Given where the US economy has been over the past decade—and the state of the global economy still—it’s pretty amazing how well the world’s largest economy is performing right now. What’s more, all indicators suggest that the momentum has a ways to run yet. Here’s some of the most robust readings on the US economy.
This year has been the best year for job growth since 1999.
And the jobless rate has fallen sharply to 5.8% in November.
GDP is starting to expand at a faster clip.
Consumer sentiment is hitting post-crisis peaks.
Inflation remains very low.
Interest rates are low, too.
Retail spending is picking up steam.
And gasoline prices are tumbling, putting cash in consumers’ pockets.
While they’re nowhere near pre-crisis levels, home sales seem to be gaining traction.
So what’s the problem? In a word: wages.
Any way you slice it, wage growth has been piddling. In November, US private-sector average hourly earnings were up a scant 0.4%, compared to the same period last year. (In the late 1990s, inflation-adjusted wages were regularly logging year-on-year gains of more than 3%.)

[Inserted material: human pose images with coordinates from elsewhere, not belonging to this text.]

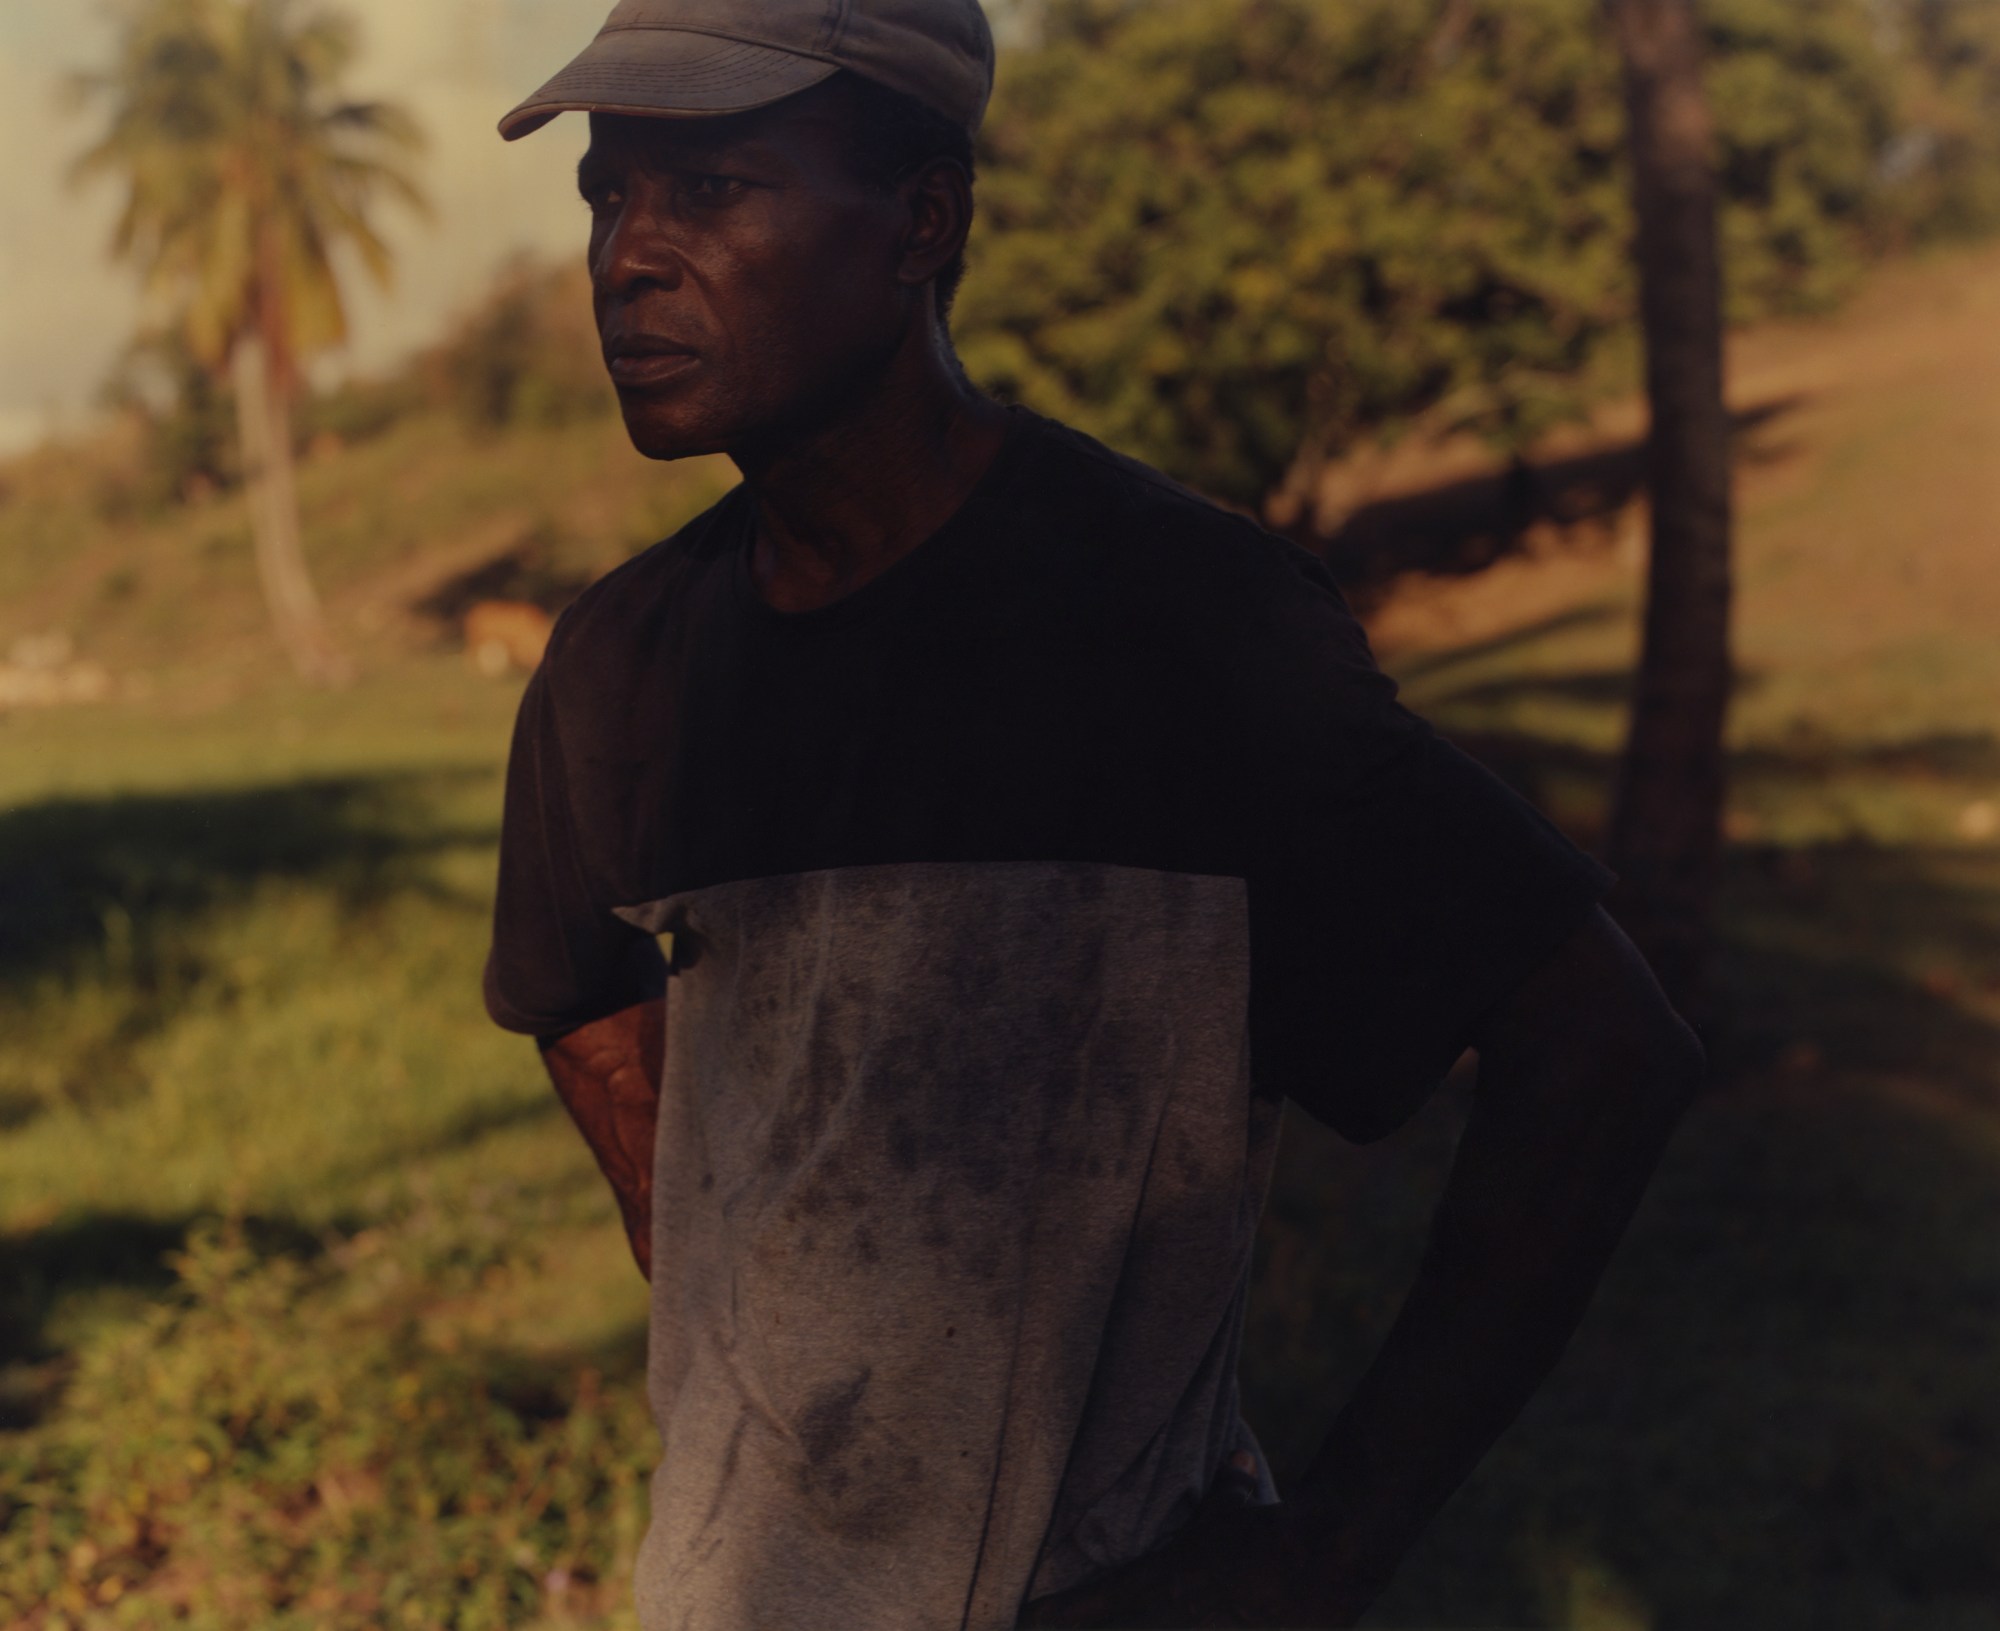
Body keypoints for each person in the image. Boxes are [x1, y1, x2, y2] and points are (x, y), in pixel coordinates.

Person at [481, 2, 1706, 1626]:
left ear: (926, 218)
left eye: (706, 189)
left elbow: (1600, 1049)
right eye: (604, 195)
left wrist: (1333, 1549)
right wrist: (759, 1327)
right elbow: (582, 1008)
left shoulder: (1177, 622)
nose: (626, 258)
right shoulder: (620, 669)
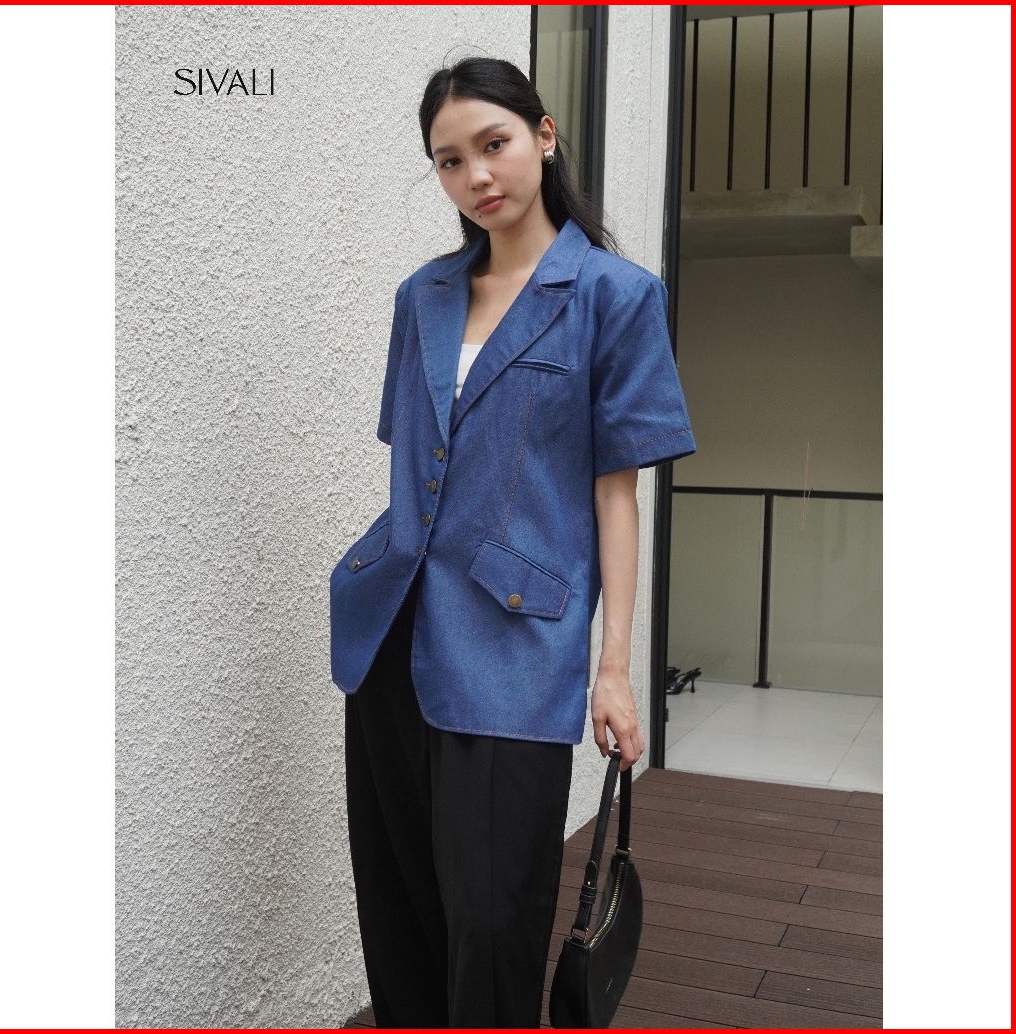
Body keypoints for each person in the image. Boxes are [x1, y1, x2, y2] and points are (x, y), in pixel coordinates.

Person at [329, 56, 695, 1029]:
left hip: (515, 641)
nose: (475, 175)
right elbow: (421, 466)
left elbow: (615, 494)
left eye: (492, 144)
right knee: (402, 909)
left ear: (543, 134)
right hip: (391, 635)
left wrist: (612, 667)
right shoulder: (422, 296)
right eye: (449, 160)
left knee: (493, 918)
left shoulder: (615, 294)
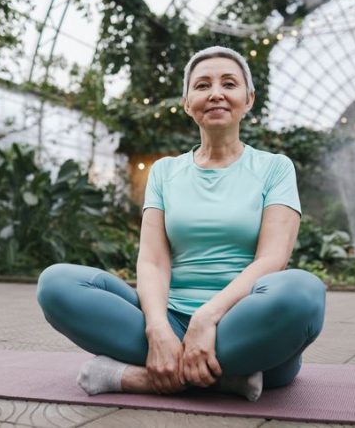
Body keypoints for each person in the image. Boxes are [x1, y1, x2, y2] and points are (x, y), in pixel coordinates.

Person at [36, 45, 326, 402]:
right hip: (169, 323)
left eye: (229, 83)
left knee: (302, 294)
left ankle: (132, 376)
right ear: (188, 102)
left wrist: (207, 319)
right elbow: (153, 261)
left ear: (248, 99)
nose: (216, 93)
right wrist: (158, 328)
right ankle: (225, 378)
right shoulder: (165, 171)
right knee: (56, 284)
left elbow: (272, 259)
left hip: (243, 322)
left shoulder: (275, 167)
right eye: (202, 85)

This is part of the reason that typical American families have experienced a lost quarter century of household income growth.
Now the idea is that a long stretch of economic growth would eventually feed through into wage growth. And Federal Reserve Chair Janet Yellen has indicated that she’d like to see real gains for workers, which would suggest she’s willing to let the US economy run a little hot before getting worried about inflation. (It isn’t a problem at all at the moment.)
That’s why this week’s Fed meeting is so important. If the Yellen Fed signals that it’s willing to start raising interest rates shortly—perhaps by removing the “considerable time” language from the Fed’s monetary statement—that would suggest that her commitment to wages growth is softening a bit. And that’d be very disappointing for workers.